(Stored data)
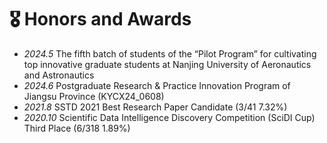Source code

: # 🎖 Honors and Awards
- *2024.5* The fifth batch of students of the “Pilot Program” for cultivating top innovative graduate students at Nanjing University of Aeronautics and Astronautics
- *2024.6* Postgraduate Research & Practice Innovation Program of Jiangsu Province (KYCX24_0608)
- *2021.8* SSTD 2021 Best Research Paper Candidate (3/41 7.32%)
- *2020.10* Scientific Data Intelligence Discovery Competition (SciDI Cup)  Third Place (6/318 1.89%)
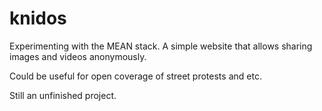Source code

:knidos
======

Experimenting with the MEAN stack. A simple website that allows sharing images and videos anonymously. 

Could be useful for open coverage of street protests and etc. 

Still an unfinished project. 
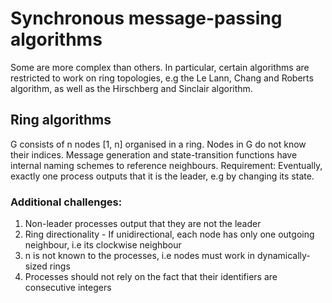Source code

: # Synchronous message-passing algorithms

Some are more complex than others. In particular, certain algorithms
are restricted to work on ring topologies, e.g the 
Le Lann, Chang and Roberts algorithm, as well as the Hirschberg and Sinclair
algorithm. 

## Ring algorithms

G consists of n nodes [1, n] organised in a ring. 
Nodes in G do not know their indices.
Message generation and state-transition functions have internal naming
schemes to reference neighbours.
Requirement: Eventually, exactly one process outputs that it
is the leader, e.g by changing its state.

### Additional challenges:
1. Non-leader processes output that they are not the leader
2. Ring directionality - If unidirectional, each node has only one
outgoing neighbour, i.e its clockwise neighbour
3. n is not known to the processes, i.e nodes must work in
dynamically-sized rings
4. Processes should not rely on the fact that their identifiers are
consecutive integers
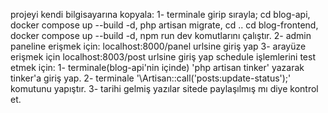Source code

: projeyi kendi bilgisayarına kopyala:
    1- terminale girip sırayla;
        cd blog-api, docker compose up --build -d, php artisan migrate,
        cd ..
        cd blog-frontend, docker compose up --build -d, npm run dev komutlarını çalıştır.
    2- admin paneline erişmek için: localhost:8000/panel urlsine giriş yap
    3- arayüze erişmek için localhost:8003/post urlsine giriş yap
schedule işlemlerini test etmek için:
    1- terminale(blog-api'nin içinde) 'php artisan tinker' yazarak tinker'a giriş yap.
    2- terminale '\Artisan::call('posts:update-status');' komutunu yapıştır.
    3- tarihi gelmiş yazılar sitede paylaşılmış mı diye kontrol et.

To-do item —
Select each line of the stored data above that contains the word "compose". Case counts.

Solution to this task —
        cd blog-api, docker compose up --build -d, php artisan migrate,
        cd blog-frontend, docker compose up --build -d, npm run dev komutlarını çalıştır.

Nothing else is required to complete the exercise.